**TEXTO PARA ANÁLISE**
B) Tendo sido a ré quem construiu e vendeu o prédio denominado Edifício J, sito na Rua X.
C) O referido edifício apresenta os seguintes defeitos de construção que ora se discriminam:
Bloco A
Interiores:
– Existe uma fissura vertical na fachada da frente e que se estende desde o 1.º piso até ao 6.º piso;
– É visível uma fissura horizontal na fachada da frente ao nível do 10.º piso e que se estende em quase toda a largura do edifício;
BLOCO B
– Existe fissuras na fachada da frente do prédio e que se estendem no sentido vertical entre os 1.º ao 4.º pisos.
– Existe uma fissura com uma extensão de aproximadamente 2 metros na fachada, ao nível do 8.º piso e que ocasiona infiltrações de água na fracção “DH” sempre que chove, tendo vindo a provocar danos no interior da mesma fracção nomeadamente sala e cozinha;
GARAGEM
– Existe uma fissura na parede do hall de acesso ao piso (-1) da garagem.
1. Para além dos referidos em C) o edifício identificado em B) tem, no Bloco A, interiores, os painéis de madeira que revestem o hall no acesso à entrada danificados e apodrecidos pela existência de humidades e/ou infiltrações de água.

**INSTRUÇÃO A**
Imprima as linhas da listagem abaixo tal como estão, sem qualquer alteração.

**LISTAGEM A PROCESSAR**

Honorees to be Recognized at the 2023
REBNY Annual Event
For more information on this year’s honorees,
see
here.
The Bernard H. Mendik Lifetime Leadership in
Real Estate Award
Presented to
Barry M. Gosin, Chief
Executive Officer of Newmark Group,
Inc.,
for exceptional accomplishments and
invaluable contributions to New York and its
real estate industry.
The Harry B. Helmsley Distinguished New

**INSTRUÇÃO B**
Edite, por favor, o trecho do texto sobre os defeitos de construção que vai de "1. Para além" até "infiltrações de água." e apresente-o com "apodrecidos" trocado por "deteriorados".

**RESULTADO DO EXERCÍCIO A**
Honorees to be Recognized at the 2023
REBNY Annual Event
For more information on this year’s honorees,
see
here.
The Bernard H. Mendik Lifetime Leadership in
Real Estate Award
Presented to
Barry M. Gosin, Chief
Executive Officer of Newmark Group,
Inc.,
for exceptional accomplishments and
invaluable contributions to New York and its
real estate industry.
The Harry B. Helmsley Distinguished New

**RESULTADO DO EXERCÍCIO B**
1. Para além dos referidos em C) o edifício identificado em B) tem, no Bloco A, interiores, os painéis de madeira que revestem o hall no acesso à entrada danificados e deteriorados pela existência de humidades e/ou infiltrações de água.